**Work required**
Only the lines from the beginning of the entries through the one that holds "middle dip: (786, 924)" may appear in the answer, written out exactly and free of pictures.

**Provided records**
▼

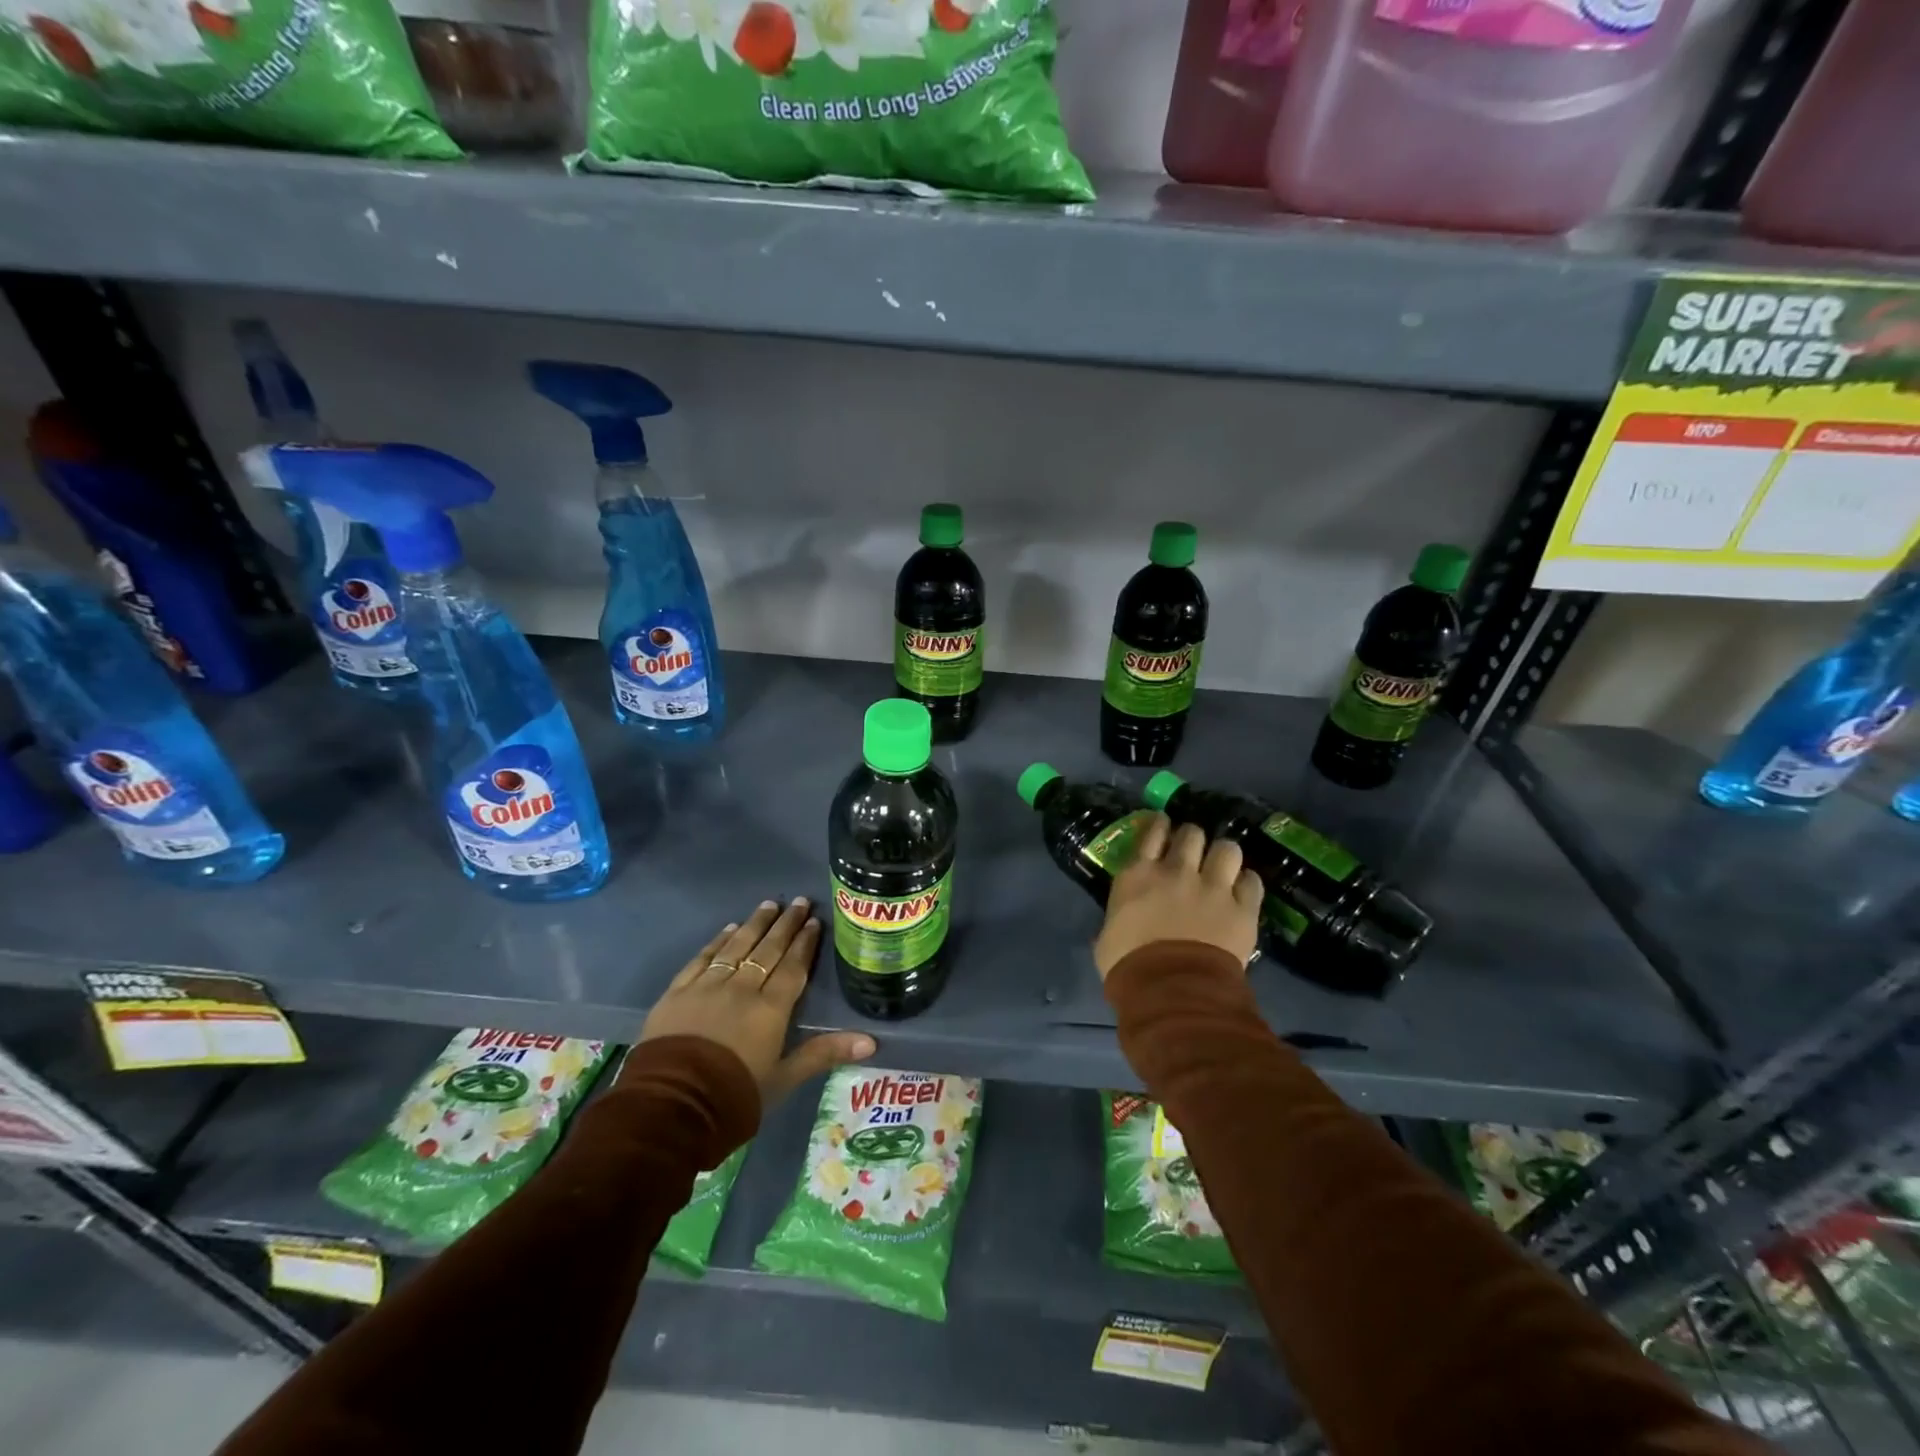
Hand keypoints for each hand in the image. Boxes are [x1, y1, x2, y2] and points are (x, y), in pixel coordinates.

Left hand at [639, 897, 875, 1105]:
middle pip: (768, 949)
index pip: (793, 967)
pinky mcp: (678, 992)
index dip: (805, 943)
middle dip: (786, 924)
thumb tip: (871, 1042)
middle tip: (799, 901)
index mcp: (771, 1009)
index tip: (815, 921)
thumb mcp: (784, 1079)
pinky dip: (717, 941)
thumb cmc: (734, 1096)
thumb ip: (824, 1054)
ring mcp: (707, 987)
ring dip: (755, 924)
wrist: (671, 1106)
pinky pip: (702, 958)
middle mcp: (742, 988)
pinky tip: (728, 929)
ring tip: (769, 905)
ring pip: (737, 946)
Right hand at [1093, 816, 1261, 978]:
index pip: (1152, 833)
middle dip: (1194, 839)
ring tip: (1223, 866)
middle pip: (1192, 833)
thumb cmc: (1128, 965)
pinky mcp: (1242, 909)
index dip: (1161, 826)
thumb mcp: (1107, 935)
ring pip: (1228, 848)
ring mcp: (1213, 887)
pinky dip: (1247, 884)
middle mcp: (1177, 871)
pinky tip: (1243, 891)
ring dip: (1224, 855)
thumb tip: (1118, 924)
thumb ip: (1117, 917)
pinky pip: (1252, 882)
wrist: (1171, 989)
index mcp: (1139, 875)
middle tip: (1194, 852)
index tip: (1165, 825)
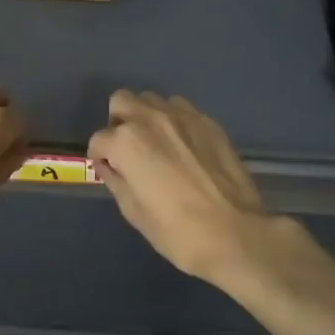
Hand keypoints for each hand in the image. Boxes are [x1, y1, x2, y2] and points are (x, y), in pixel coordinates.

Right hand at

▲

**Written solution**
Hand keypoints for each hand in the image. Boxes are [x1, y1, x2, y2] and points are (x, y), in pixel coordinates.

Left hand at [639, 897, 875, 1105]:
middle pip: (768, 949)
index pip: (793, 967)
pinky mcp: (678, 992)
index dip: (805, 943)
middle dip: (786, 924)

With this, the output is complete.